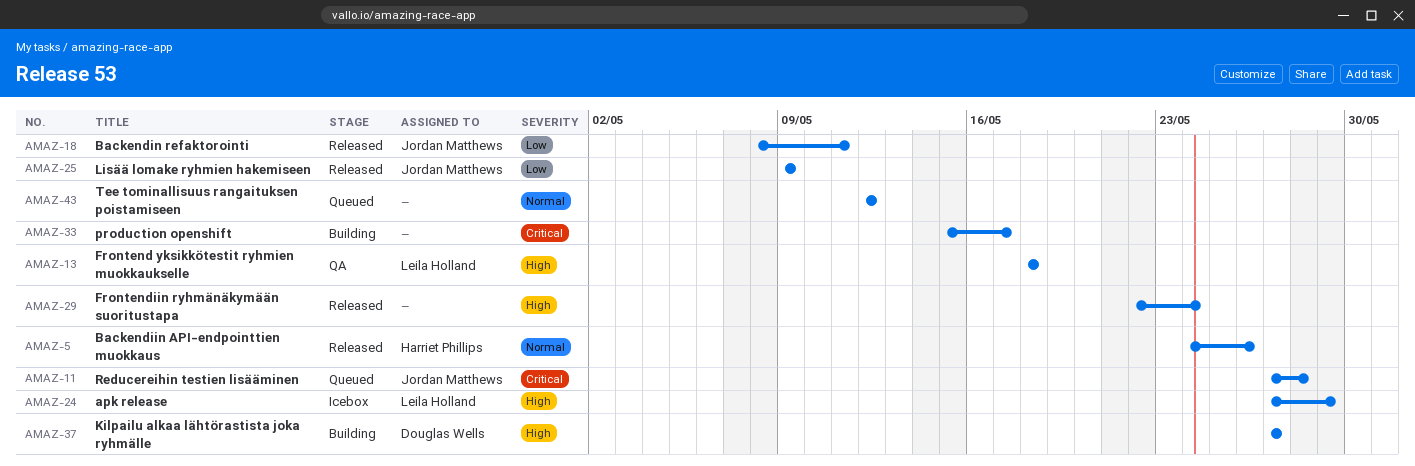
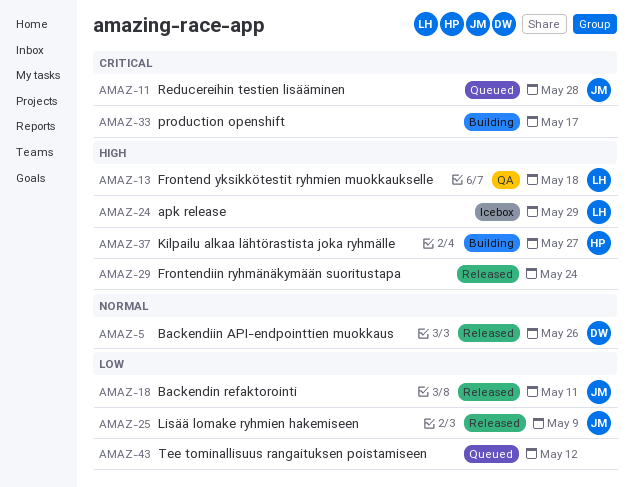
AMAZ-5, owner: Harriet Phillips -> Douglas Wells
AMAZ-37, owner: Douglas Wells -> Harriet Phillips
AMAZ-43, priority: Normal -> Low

_ _ _

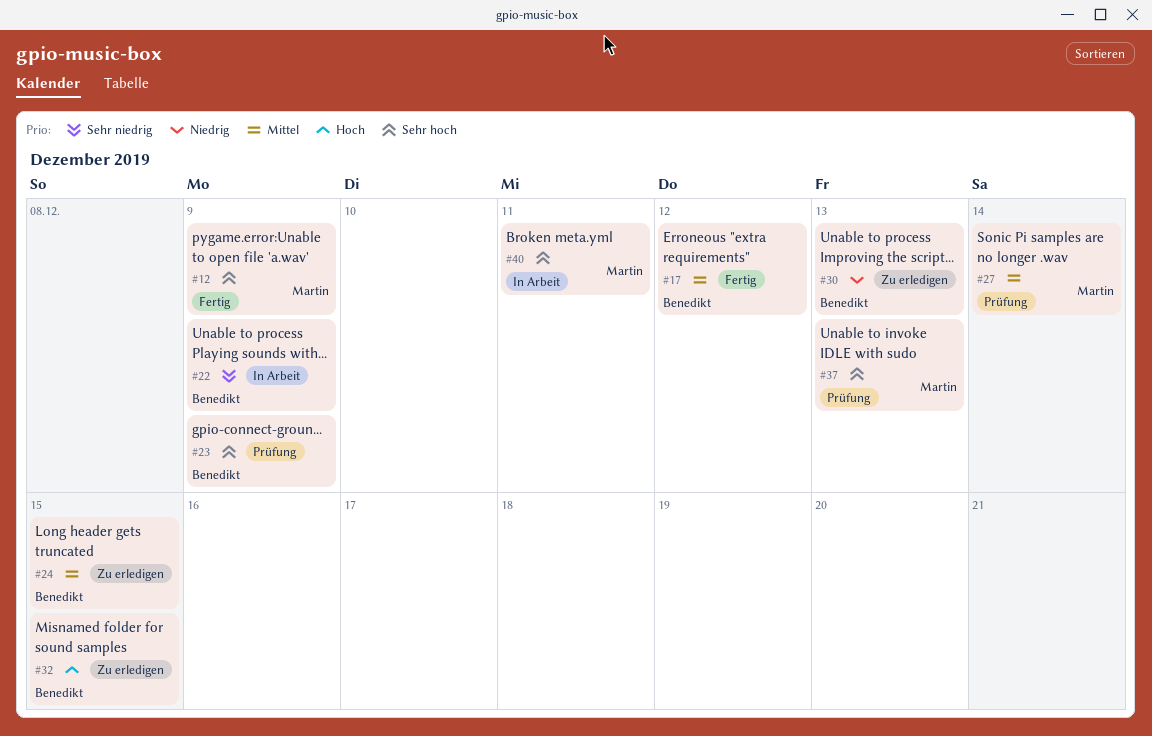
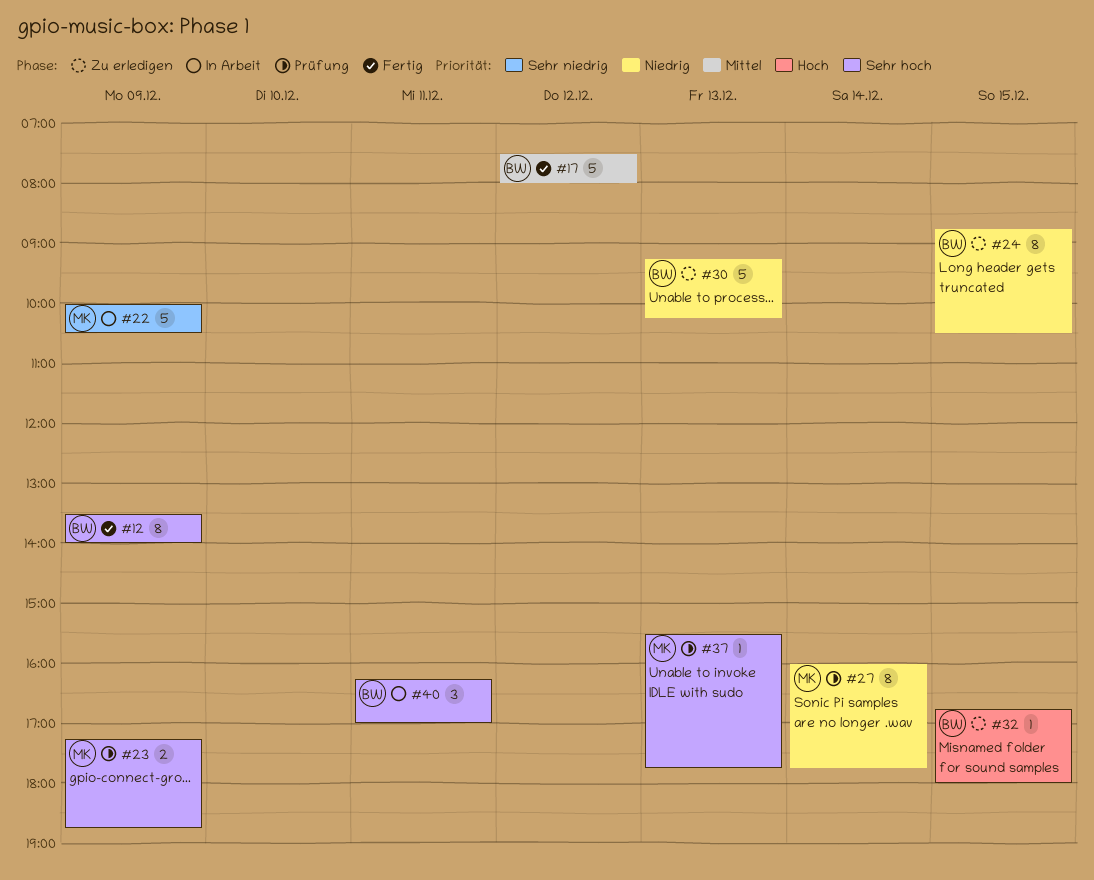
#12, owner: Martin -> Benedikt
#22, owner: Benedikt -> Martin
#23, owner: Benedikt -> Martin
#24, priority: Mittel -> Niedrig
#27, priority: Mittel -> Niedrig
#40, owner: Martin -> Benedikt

_ _ _

#### What to do
How many lines in the listing contain the string "priority"? Please answer with the number and no other words.

#### Task solution
3